» **Extracted information**:
_____
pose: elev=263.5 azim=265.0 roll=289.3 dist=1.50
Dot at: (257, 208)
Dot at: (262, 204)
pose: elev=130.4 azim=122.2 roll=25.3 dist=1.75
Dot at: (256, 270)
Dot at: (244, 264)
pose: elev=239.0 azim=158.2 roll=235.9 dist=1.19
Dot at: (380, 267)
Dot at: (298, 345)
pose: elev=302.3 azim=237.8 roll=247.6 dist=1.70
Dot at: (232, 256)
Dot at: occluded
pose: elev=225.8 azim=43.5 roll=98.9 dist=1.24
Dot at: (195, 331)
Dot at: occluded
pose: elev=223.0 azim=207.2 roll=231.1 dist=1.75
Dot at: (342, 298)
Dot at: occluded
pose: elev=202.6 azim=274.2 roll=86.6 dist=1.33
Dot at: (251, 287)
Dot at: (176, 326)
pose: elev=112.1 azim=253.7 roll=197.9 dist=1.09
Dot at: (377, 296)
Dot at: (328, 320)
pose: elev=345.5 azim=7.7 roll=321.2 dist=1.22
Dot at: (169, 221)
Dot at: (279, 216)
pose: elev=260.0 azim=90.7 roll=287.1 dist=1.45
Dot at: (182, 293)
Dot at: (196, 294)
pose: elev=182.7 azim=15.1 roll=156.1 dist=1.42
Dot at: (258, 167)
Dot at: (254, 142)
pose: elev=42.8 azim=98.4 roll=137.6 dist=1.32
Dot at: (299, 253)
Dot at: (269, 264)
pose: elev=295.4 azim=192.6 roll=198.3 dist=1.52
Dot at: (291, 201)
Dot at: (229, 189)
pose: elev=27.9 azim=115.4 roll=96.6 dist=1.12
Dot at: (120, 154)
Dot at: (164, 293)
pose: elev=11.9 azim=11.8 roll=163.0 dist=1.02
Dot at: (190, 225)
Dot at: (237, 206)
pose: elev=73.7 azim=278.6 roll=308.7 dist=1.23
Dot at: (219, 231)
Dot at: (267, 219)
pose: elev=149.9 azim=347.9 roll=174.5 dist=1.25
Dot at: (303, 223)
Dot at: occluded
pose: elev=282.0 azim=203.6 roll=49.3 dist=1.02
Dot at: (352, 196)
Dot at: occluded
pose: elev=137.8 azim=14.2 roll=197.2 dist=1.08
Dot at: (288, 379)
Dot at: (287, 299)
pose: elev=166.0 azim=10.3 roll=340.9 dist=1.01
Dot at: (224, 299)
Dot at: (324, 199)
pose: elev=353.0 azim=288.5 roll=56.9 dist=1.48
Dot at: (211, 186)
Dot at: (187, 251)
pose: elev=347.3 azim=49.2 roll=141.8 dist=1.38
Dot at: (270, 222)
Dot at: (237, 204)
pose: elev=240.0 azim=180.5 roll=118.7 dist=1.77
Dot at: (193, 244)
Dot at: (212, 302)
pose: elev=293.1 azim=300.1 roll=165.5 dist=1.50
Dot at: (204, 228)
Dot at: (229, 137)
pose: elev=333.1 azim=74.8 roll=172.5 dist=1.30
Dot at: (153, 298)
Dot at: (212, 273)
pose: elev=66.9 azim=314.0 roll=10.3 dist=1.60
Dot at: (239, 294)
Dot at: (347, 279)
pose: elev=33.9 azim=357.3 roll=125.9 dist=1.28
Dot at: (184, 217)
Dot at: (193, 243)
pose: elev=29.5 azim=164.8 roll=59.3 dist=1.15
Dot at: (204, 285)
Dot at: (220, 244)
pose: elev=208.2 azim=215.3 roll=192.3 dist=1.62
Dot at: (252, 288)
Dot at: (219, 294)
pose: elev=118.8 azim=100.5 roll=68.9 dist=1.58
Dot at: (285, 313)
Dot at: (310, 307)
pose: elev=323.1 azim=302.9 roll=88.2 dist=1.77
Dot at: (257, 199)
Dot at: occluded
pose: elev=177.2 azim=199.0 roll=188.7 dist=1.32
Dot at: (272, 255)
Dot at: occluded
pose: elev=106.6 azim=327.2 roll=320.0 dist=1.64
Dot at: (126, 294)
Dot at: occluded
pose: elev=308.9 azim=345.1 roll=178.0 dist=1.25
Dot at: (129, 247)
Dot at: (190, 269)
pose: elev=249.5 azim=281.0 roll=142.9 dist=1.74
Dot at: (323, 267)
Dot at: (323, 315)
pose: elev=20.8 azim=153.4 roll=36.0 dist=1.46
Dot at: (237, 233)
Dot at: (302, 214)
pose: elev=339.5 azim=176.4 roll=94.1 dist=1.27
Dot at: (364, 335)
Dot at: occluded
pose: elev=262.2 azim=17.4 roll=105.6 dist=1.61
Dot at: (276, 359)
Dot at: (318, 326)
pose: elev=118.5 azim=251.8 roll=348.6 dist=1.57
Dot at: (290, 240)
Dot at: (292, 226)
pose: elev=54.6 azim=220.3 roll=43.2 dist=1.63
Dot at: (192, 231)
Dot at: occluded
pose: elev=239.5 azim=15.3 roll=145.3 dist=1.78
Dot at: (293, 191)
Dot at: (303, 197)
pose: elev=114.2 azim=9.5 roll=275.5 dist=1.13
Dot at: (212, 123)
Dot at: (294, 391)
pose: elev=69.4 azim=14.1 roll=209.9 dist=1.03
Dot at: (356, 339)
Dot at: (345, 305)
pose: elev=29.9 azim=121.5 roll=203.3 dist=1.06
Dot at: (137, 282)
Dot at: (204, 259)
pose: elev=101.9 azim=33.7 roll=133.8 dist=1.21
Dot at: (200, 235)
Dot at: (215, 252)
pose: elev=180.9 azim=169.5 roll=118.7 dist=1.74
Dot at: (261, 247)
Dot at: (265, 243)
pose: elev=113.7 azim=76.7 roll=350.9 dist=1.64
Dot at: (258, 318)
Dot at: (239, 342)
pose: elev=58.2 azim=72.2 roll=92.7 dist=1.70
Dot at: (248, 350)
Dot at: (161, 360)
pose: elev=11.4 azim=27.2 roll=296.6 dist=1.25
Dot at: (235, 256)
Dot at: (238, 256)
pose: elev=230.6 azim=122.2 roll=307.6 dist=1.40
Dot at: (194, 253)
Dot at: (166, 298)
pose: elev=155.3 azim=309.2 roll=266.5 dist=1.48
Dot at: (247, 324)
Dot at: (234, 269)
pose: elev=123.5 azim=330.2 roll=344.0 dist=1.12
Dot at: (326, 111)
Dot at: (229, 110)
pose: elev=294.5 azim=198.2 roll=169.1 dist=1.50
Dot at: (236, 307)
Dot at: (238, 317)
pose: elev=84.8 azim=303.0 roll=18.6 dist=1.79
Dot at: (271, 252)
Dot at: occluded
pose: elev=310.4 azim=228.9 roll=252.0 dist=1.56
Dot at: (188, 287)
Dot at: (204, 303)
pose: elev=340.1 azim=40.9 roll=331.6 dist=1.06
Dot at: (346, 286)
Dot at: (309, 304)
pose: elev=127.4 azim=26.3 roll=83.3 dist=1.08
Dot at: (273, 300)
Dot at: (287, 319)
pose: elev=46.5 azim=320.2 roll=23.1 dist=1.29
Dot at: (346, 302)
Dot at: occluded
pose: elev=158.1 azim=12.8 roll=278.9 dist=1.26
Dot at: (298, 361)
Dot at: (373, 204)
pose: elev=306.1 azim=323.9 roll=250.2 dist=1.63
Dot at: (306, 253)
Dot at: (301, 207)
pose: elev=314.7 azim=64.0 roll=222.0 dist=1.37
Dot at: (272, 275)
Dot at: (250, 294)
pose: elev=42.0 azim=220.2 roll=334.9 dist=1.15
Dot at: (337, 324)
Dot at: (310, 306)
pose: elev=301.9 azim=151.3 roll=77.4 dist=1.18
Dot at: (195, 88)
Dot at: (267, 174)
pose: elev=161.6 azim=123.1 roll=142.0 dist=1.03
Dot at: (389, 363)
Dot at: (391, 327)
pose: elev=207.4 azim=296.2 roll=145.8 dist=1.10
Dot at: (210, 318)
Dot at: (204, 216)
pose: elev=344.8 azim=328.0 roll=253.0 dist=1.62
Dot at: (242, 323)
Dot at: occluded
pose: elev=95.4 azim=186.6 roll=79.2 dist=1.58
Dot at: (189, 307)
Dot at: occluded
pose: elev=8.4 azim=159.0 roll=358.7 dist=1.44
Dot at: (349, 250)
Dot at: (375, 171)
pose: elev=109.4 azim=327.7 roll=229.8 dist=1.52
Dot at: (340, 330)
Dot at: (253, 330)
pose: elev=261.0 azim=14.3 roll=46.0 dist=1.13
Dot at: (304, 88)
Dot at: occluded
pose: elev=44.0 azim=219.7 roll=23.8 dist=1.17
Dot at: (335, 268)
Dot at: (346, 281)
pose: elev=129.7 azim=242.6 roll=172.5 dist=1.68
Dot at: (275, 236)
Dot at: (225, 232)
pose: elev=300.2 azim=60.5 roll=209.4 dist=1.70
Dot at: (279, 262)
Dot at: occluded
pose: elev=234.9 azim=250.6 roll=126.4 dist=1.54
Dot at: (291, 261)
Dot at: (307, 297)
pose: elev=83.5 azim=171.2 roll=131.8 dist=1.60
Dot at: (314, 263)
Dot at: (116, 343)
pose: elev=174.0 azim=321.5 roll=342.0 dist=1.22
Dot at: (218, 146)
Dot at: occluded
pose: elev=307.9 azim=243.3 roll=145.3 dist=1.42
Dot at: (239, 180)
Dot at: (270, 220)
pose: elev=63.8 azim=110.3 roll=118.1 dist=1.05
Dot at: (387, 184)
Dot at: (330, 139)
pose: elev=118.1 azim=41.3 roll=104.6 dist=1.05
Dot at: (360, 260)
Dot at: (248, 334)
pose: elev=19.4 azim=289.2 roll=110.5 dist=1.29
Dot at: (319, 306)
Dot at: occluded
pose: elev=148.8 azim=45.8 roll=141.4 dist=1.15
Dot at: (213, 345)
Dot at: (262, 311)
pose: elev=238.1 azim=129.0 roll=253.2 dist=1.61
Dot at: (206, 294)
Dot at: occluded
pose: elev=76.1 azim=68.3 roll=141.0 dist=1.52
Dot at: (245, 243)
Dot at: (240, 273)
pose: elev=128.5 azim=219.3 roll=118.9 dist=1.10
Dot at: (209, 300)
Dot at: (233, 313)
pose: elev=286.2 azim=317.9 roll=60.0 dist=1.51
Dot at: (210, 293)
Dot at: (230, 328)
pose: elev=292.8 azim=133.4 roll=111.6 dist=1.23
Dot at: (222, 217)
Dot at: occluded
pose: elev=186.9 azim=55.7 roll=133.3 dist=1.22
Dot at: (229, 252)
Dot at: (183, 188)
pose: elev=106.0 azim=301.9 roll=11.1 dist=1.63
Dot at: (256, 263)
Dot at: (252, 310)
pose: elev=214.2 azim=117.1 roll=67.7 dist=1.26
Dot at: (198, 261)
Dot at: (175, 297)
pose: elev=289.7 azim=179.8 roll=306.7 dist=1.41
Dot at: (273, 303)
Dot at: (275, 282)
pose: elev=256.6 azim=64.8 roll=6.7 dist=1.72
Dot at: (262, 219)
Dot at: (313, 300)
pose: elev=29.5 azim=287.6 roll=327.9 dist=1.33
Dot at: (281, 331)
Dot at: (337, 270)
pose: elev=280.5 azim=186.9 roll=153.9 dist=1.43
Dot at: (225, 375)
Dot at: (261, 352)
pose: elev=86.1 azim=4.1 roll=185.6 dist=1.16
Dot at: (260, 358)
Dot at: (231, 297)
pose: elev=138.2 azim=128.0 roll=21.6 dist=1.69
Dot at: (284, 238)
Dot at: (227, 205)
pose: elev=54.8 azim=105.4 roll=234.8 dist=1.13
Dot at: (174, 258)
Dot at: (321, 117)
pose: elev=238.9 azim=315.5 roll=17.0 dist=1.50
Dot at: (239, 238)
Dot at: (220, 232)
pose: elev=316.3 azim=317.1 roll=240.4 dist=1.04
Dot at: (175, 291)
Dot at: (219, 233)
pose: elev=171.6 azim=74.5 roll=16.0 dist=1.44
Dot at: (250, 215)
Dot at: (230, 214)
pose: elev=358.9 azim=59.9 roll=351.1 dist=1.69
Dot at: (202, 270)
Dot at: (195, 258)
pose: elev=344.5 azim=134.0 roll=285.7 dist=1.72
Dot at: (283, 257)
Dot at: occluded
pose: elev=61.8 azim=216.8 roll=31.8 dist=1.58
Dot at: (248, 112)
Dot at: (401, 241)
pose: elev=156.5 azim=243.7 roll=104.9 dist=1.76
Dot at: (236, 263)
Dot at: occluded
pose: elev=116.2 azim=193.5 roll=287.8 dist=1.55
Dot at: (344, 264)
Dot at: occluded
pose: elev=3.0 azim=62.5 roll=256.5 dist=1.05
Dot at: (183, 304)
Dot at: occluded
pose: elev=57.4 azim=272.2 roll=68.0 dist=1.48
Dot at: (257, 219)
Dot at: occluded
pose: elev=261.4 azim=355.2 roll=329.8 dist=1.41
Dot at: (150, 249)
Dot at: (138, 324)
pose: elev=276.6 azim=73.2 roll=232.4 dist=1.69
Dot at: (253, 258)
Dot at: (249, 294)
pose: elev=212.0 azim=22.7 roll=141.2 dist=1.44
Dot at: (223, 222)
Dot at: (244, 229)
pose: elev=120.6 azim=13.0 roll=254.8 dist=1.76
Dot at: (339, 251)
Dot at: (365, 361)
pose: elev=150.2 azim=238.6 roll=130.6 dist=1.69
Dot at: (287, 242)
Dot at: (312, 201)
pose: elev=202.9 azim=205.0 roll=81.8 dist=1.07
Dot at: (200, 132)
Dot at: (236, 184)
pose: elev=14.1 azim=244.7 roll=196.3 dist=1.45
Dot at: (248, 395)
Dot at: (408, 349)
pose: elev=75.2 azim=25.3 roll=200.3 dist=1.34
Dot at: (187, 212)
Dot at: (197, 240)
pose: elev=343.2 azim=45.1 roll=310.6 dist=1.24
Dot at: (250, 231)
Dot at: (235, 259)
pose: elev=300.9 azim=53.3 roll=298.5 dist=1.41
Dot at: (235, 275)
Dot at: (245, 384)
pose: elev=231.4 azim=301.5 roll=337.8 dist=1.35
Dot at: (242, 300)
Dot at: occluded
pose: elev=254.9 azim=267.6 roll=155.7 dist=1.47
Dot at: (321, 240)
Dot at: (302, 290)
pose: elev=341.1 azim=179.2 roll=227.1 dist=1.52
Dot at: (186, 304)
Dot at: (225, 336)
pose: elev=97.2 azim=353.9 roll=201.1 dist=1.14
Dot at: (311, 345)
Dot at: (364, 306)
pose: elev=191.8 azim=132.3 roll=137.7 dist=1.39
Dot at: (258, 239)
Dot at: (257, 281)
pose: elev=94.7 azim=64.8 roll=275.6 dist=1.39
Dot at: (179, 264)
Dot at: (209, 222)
_____
Reproduce the entries verbatim, beginning at the line that contains "pose: elev=129.7 azim=242.6" and ending after the line that contains "Dot at: (330, 139)".

» **Answer to the exercise**:
pose: elev=129.7 azim=242.6 roll=172.5 dist=1.68
Dot at: (275, 236)
Dot at: (225, 232)
pose: elev=300.2 azim=60.5 roll=209.4 dist=1.70
Dot at: (279, 262)
Dot at: occluded
pose: elev=234.9 azim=250.6 roll=126.4 dist=1.54
Dot at: (291, 261)
Dot at: (307, 297)
pose: elev=83.5 azim=171.2 roll=131.8 dist=1.60
Dot at: (314, 263)
Dot at: (116, 343)
pose: elev=174.0 azim=321.5 roll=342.0 dist=1.22
Dot at: (218, 146)
Dot at: occluded
pose: elev=307.9 azim=243.3 roll=145.3 dist=1.42
Dot at: (239, 180)
Dot at: (270, 220)
pose: elev=63.8 azim=110.3 roll=118.1 dist=1.05
Dot at: (387, 184)
Dot at: (330, 139)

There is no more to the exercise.